Au milieu des terrains bas, près de l’embouchure du fleuve, il semblait qu’il n’y avait qu’un seul point au-dessus du niveau de la marée. C’était un petit bouquet d’arbres appelé l’île Bradford, qui s’élevait comme une oasis dans le désert. Les flots côtoyaient rapidement ses rives, et un peu plus loin ils se mêlaient à ceux de la mer.

Notre petite bande, fatiguée, débarqua sur un banc de coquilles et brûla une certaine étendue de gazon pour détruire les mouches de ces plages sablonneuses. Cela fait, l’un de nous construisit un grand feu de bivouac, tandis que d’autres étendaient les couvertures sur le sol. Près d’un buisson, je halai le fidèle compagnon de mon long voyage, près duquel je dormis pour la dernière fois, ne pensant pas, ne rêvant même pas qu’une année plus tard je visiterais encore l’embouchure du Suwanee, en venant de l’Ouest, après un long voyage de deux mille cinq cents milles depuis la rivière de l’Ohio, et que je pourrais encore chercher un abri sur ces rives. Ce fut une nuit de doux sommeil. Le feu de bivouac dissipa l’humidité, et le long exercice de la rame donna son prix au repos.

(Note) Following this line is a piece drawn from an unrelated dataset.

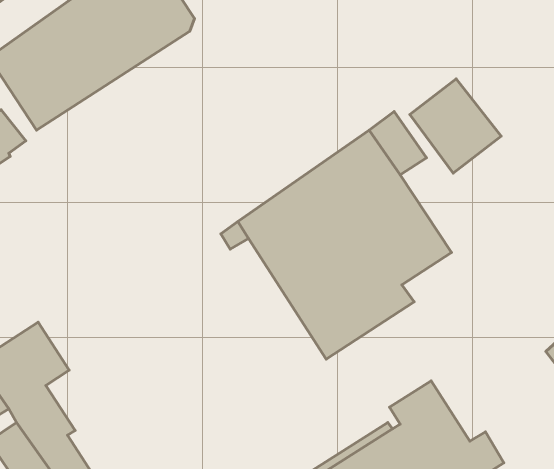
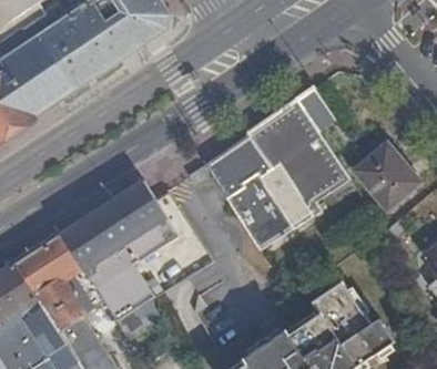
building: [410,79,501,173] -> [355,140,420,207]
building: none -> [59,181,175,332]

Une magnifique matinée nous égaya lorsque nous déjeunâmes sous l’ombre des palmiers nains de l’île. Derrière nous s’élevait la muraille compacte, vert sombre, des épaisses forêts, et le long de la côte, de l’est à l’ouest, aussi loin que l’œil pouvait atteindre, se développait le vert brun des savanes, contre lesquelles brisaient avec un doux murmure les vagues de cette mer que j’avais tant désiré atteindre. Sur les grands marais émergeaient de petits fonds, tout verts de pins et de palmiers nains, au feuillage léger comme la plume. Les nuages chargés d’humidité commençaient à s’élever, et tandis que je les suivais du regard, ils se dissipaient sous la chaleur des rayons du soleil du matin ; je les comparais aux nuées d’appréhensions que j’avais éprouvées naguère sur le froid Saint-Laurent et qui étaient maintenant dissipées par la joie du succès. Les neiges du Nord, je les avais derrière moi. La Maria-Theresa se balançait sur les eaux dorées du grand golfe ; mon cœur était léger, car mon voyage était fini.